(Extracted page text data)
------------------------------------
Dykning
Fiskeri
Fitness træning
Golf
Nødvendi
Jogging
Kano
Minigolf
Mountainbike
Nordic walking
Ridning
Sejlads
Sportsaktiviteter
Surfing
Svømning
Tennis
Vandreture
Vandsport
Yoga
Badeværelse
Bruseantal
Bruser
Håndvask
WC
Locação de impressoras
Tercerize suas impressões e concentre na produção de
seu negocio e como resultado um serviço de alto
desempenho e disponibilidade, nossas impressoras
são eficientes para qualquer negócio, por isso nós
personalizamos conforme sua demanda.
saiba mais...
------------------------------------
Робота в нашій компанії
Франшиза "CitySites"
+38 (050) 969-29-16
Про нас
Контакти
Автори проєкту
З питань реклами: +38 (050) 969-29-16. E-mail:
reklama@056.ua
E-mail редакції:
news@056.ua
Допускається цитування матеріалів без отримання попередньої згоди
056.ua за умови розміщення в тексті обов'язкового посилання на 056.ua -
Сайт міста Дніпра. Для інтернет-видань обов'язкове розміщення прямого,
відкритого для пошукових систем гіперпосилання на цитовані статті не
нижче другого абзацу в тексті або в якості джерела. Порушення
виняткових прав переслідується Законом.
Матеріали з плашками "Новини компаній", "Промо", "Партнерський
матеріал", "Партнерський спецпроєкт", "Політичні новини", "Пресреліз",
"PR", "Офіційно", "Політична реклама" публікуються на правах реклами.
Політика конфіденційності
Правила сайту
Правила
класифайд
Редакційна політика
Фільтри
------------------------------------
#### ACTION ITEM:
Copy every line from the records that holds the string "розміщення".

#### EXERCISE SOLUTION:
056.ua за умови розміщення в тексті обов'язкового посилання на 056.ua -
Сайт міста Дніпра. Для інтернет-видань обов'язкове розміщення прямого,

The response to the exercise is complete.